Work order:
Could you transcribe exactly the lines below, from the line with "nose: (205, 114)" through the line with "left back paw: (696, 611)", and nothing else, leaving out the pictures?

[Entries shown — start]

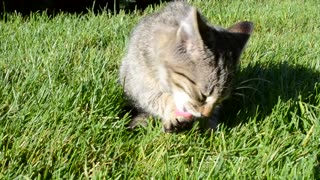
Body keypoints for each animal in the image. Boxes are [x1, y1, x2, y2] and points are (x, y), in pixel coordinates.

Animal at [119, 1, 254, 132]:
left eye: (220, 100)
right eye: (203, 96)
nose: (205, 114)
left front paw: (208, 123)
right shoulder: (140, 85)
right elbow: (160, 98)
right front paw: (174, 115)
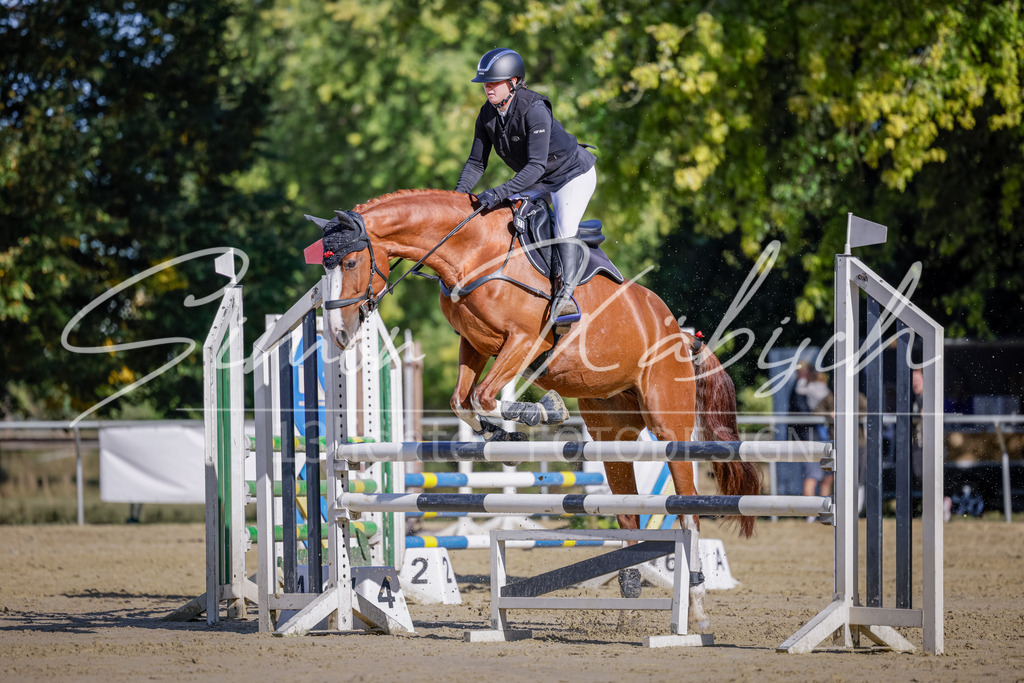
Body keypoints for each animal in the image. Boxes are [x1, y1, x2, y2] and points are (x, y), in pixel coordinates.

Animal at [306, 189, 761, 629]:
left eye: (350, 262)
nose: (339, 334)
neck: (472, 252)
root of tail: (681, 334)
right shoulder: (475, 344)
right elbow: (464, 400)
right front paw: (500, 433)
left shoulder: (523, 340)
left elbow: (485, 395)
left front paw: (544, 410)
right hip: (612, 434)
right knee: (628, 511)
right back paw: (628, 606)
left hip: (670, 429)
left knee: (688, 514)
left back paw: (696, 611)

[Entries shown — finish]
[Entries shown — start]

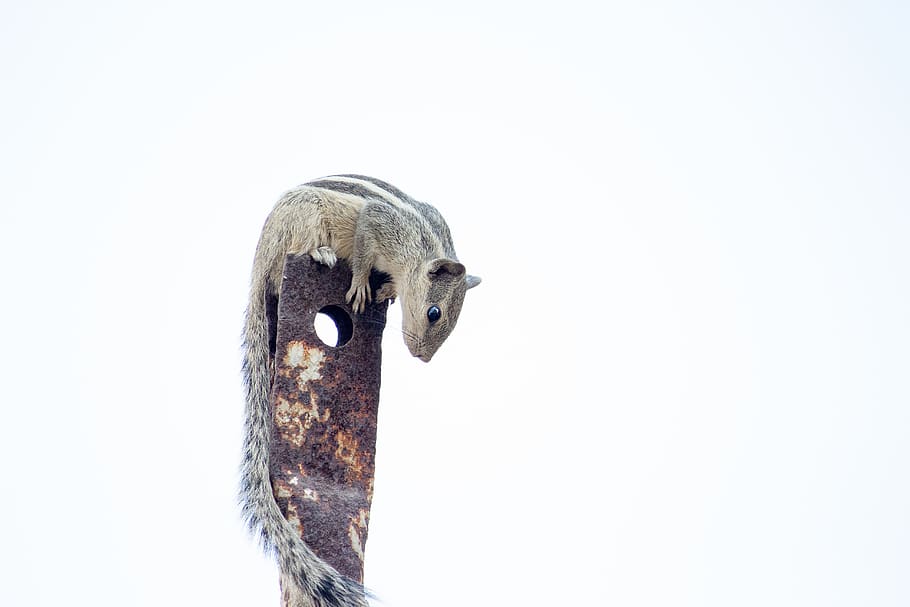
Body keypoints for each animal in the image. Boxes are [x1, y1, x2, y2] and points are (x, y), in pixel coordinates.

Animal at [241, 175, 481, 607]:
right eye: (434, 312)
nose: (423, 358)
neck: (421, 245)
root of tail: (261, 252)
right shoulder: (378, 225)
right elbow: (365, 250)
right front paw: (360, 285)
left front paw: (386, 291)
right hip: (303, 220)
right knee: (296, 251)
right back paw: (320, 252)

[Entries shown — finish]
[Entries shown — start]

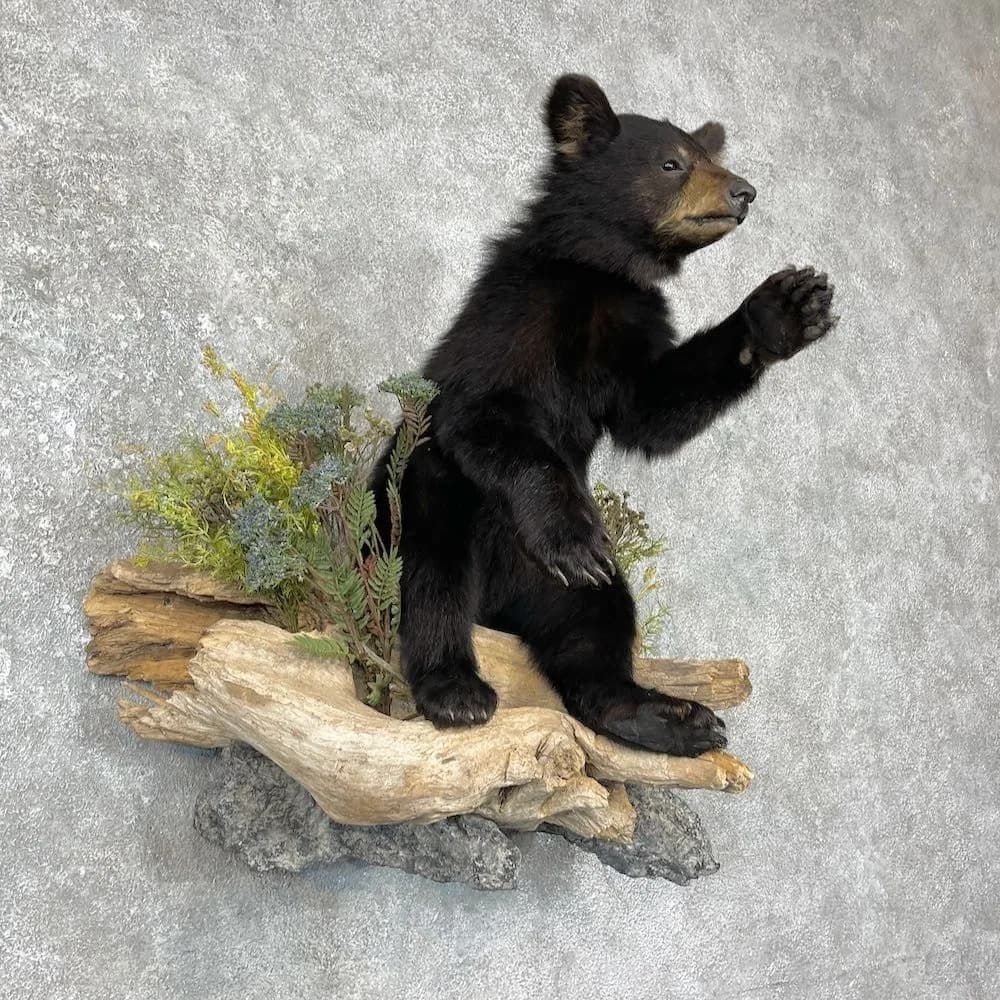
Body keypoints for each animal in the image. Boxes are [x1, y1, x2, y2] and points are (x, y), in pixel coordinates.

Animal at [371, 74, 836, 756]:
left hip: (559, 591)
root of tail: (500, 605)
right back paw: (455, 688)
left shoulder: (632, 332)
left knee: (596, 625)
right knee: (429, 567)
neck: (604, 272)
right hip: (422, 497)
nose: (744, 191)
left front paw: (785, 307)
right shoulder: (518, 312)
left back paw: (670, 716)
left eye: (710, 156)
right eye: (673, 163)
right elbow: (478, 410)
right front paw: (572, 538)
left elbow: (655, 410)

[Entries shown — finish]

Task solution:
nose: (205, 114)
left front paw: (208, 123)
right shoulder: (140, 85)
right elbow: (160, 98)
right front paw: (174, 115)
Body keypoints for each animal in the image. Boxes are [x1, y1, x2, y2] and points are (x, y), in pixel coordinates.

Animal at [306, 189, 761, 629]:
left eye: (350, 262)
nose: (339, 334)
neck: (472, 252)
root of tail: (681, 334)
right shoulder: (475, 344)
right elbow: (464, 400)
right front paw: (500, 433)
left shoulder: (523, 340)
left elbow: (485, 395)
left front paw: (544, 410)
right hip: (612, 434)
right knee: (628, 511)
right back paw: (628, 606)
left hip: (670, 429)
left knee: (688, 514)
left back paw: (696, 611)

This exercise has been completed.